» WHAT TO WORK ON
Reproduce every one of the following records line for line, without altering any character.

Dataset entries
*** Begin section ***

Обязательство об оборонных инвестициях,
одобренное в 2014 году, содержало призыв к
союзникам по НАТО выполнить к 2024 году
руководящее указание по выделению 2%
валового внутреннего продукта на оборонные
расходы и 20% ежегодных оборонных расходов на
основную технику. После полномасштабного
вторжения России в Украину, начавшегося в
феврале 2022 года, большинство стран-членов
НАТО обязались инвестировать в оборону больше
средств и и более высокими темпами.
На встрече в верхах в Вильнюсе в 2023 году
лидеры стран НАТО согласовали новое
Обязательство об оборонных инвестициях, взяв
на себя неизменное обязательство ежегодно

*** End section ***

» EXPECTED ANSWER
Обязательство об оборонных инвестициях,
одобренное в 2014 году, содержало призыв к
союзникам по НАТО выполнить к 2024 году
руководящее указание по выделению 2%
валового внутреннего продукта на оборонные
расходы и 20% ежегодных оборонных расходов на
основную технику. После полномасштабного
вторжения России в Украину, начавшегося в
феврале 2022 года, большинство стран-членов
НАТО обязались инвестировать в оборону больше
средств и и более высокими темпами.
На встрече в верхах в Вильнюсе в 2023 году
лидеры стран НАТО согласовали новое
Обязательство об оборонных инвестициях, взяв
на себя неизменное обязательство ежегодно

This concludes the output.